> WHAT YOU ARE ASKED TO DO: For every line below, restate it exactly and drop the images.

*** DATA IN THIS EXERCISE

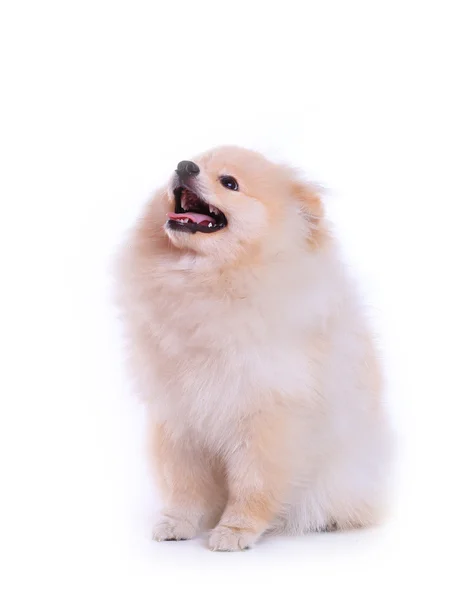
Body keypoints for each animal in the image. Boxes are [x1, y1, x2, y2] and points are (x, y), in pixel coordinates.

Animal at [118, 146, 392, 552]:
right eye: (194, 162)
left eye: (229, 183)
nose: (184, 166)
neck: (209, 282)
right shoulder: (179, 417)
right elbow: (185, 484)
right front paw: (178, 522)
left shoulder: (266, 417)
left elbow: (254, 484)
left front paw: (235, 530)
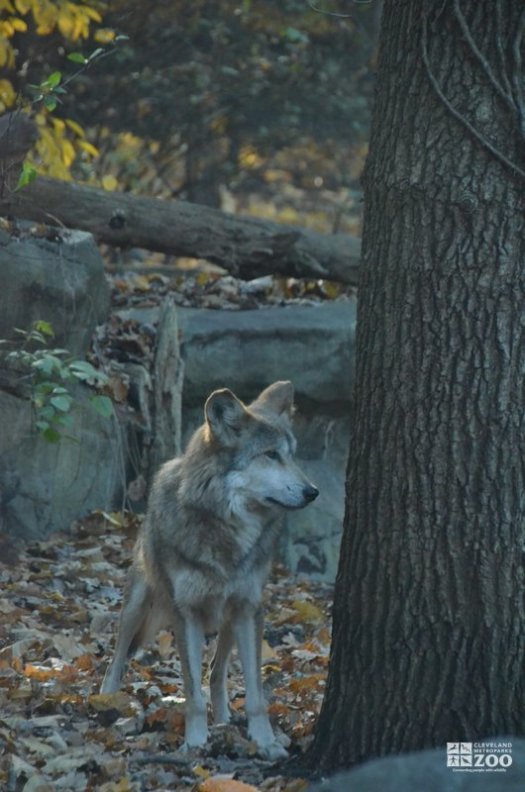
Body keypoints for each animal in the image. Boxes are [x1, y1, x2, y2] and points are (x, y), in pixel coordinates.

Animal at [100, 382, 318, 760]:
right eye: (271, 455)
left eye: (291, 455)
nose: (313, 491)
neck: (225, 530)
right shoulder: (185, 614)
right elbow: (192, 690)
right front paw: (195, 742)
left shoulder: (249, 609)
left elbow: (255, 694)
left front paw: (266, 742)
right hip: (136, 607)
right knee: (117, 660)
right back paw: (106, 700)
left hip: (229, 622)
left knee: (216, 673)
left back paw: (225, 719)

******

> ANSWER BOX:
Body keypoints for each animal in the image. Boxes are [x1, y1, x2, y2] and points are (x, y), in pixel coordinates.

Animal at [118, 146, 392, 552]:
right eye: (194, 162)
left eye: (229, 183)
nose: (184, 166)
neck: (209, 282)
right shoulder: (179, 417)
right elbow: (185, 484)
right front paw: (178, 522)
left shoulder: (266, 417)
left elbow: (254, 484)
left front paw: (235, 530)
Body keypoints for each animal in the image. Boxes are [x1, y1, x2, y2] and points are (x, y), in pixel coordinates.

Animal at [100, 382, 318, 760]:
right eye: (271, 455)
left eye: (291, 455)
nose: (313, 491)
neck: (225, 530)
right shoulder: (185, 614)
right elbow: (192, 690)
right front paw: (195, 742)
left shoulder: (249, 609)
left elbow: (255, 694)
left front paw: (266, 742)
right hip: (136, 607)
right knee: (117, 660)
right back paw: (106, 700)
left hip: (229, 622)
left knee: (216, 673)
left back paw: (225, 719)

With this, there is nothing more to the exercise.